Ad un mese dal lancio ufficiale, Pokémon Go raggiunge oggi altre 15 paesi: tutti in Asia e Oceania. Da non dimenticare inoltre l’arrivo del gioco anche in Brasile, dove era molto atteso.

Le 15 nazioni in cui il gioco è arrivato sono: Brunei, Cambodia, Indonesia, Laos, Malaysia, Philippines, Singapore, Thailand, Vietnam, Taiwan, Papua New Guinea, Fiji, Solomon Islands, Federated States of Micronesia, e Palau. Mentre in Asia l’app di Niantic si espande, in Iran Pokémon Go è stato vietato per questioni di sicurezza.

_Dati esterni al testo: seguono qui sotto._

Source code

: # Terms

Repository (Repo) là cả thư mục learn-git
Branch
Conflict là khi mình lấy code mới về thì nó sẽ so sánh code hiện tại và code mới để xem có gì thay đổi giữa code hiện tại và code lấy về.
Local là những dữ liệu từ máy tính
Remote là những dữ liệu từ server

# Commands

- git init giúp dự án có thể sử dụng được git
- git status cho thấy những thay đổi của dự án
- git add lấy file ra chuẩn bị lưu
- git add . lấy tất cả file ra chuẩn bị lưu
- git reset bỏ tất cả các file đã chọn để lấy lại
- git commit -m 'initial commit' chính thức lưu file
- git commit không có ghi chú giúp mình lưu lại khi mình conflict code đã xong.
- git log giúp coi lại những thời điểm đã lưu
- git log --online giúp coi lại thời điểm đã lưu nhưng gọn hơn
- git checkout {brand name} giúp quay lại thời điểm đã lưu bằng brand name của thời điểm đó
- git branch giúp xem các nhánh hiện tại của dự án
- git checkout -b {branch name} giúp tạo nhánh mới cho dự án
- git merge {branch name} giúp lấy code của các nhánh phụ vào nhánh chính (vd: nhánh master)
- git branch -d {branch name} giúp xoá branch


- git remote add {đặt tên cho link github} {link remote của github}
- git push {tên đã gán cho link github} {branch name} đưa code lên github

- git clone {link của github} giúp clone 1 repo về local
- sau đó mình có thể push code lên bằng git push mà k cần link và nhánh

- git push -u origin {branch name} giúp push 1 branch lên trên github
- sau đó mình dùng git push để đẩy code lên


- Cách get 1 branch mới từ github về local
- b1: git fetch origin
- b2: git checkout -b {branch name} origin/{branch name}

Mancano ancora però alcuni dei mercati asiatici più importanti: Cina, India e Corea del Sud. John Hanke, CEO di Niantic, ha fatto sapere che il gioco non è ancora arrivato in Cina per motivi di restrizioni regolatorie, mentre in Corea del Sud a bloccare l’arrivo dell’app è l’accesso limitato ai dati di Google Maps.

Continuano inoltre i divieti. Non solo per musei, memoriali o aree, l’ultimo “paletto” riguarda addirittura un intero paese: l’Iran. Nel paese mediorientale, infatti, Pokémon Go è stato completamente vietato per un non meglio precisato motivo di sicurezza.